INFORMATION GIVEN ▸
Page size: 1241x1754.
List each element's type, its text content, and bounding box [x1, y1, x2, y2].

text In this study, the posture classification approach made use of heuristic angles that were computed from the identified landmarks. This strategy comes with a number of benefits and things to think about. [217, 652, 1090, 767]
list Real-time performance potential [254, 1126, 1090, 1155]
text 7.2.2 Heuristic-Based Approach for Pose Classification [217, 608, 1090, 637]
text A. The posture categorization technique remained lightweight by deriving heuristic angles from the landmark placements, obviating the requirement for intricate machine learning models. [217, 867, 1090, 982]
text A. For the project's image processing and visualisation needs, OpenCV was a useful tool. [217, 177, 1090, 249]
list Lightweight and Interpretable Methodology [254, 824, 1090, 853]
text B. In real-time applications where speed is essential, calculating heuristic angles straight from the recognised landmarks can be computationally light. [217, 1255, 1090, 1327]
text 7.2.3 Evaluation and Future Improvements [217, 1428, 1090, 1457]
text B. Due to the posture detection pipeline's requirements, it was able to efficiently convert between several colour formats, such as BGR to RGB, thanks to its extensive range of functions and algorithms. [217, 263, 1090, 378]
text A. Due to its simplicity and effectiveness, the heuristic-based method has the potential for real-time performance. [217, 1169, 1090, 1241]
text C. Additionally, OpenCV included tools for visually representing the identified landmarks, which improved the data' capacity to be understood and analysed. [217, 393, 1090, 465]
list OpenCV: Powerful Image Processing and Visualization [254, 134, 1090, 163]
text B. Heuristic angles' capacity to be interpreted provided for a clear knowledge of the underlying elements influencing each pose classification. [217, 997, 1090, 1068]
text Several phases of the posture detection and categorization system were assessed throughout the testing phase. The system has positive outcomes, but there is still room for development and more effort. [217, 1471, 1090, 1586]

ABOUT THIS EXERCISE ▸ Your response must repeat all of the material above exactly.

THE COMPLETED TASK ▸
Page size: 1241x1754.
List each element's type, its text content, and bounding box [x1, y1, x2, y2].

text In this study, the posture classification approach made use of heuristic angles that were computed from the identified landmarks. This strategy comes with a number of benefits and things to think about. [217, 652, 1090, 767]
list Real-time performance potential [254, 1126, 1090, 1155]
text 7.2.2 Heuristic-Based Approach for Pose Classification [217, 608, 1090, 637]
text A. The posture categorization technique remained lightweight by deriving heuristic angles from the landmark placements, obviating the requirement for intricate machine learning models. [217, 867, 1090, 982]
text A. For the project's image processing and visualisation needs, OpenCV was a useful tool. [217, 177, 1090, 249]
list Lightweight and Interpretable Methodology [254, 824, 1090, 853]
text B. In real-time applications where speed is essential, calculating heuristic angles straight from the recognised landmarks can be computationally light. [217, 1255, 1090, 1327]
text 7.2.3 Evaluation and Future Improvements [217, 1428, 1090, 1457]
text B. Due to the posture detection pipeline's requirements, it was able to efficiently convert between several colour formats, such as BGR to RGB, thanks to its extensive range of functions and algorithms. [217, 263, 1090, 378]
text A. Due to its simplicity and effectiveness, the heuristic-based method has the potential for real-time performance. [217, 1169, 1090, 1241]
text C. Additionally, OpenCV included tools for visually representing the identified landmarks, which improved the data' capacity to be understood and analysed. [217, 393, 1090, 465]
list OpenCV: Powerful Image Processing and Visualization [254, 134, 1090, 163]
text B. Heuristic angles' capacity to be interpreted provided for a clear knowledge of the underlying elements influencing each pose classification. [217, 997, 1090, 1068]
text Several phases of the posture detection and categorization system were assessed throughout the testing phase. The system has positive outcomes, but there is still room for development and more effort. [217, 1471, 1090, 1586]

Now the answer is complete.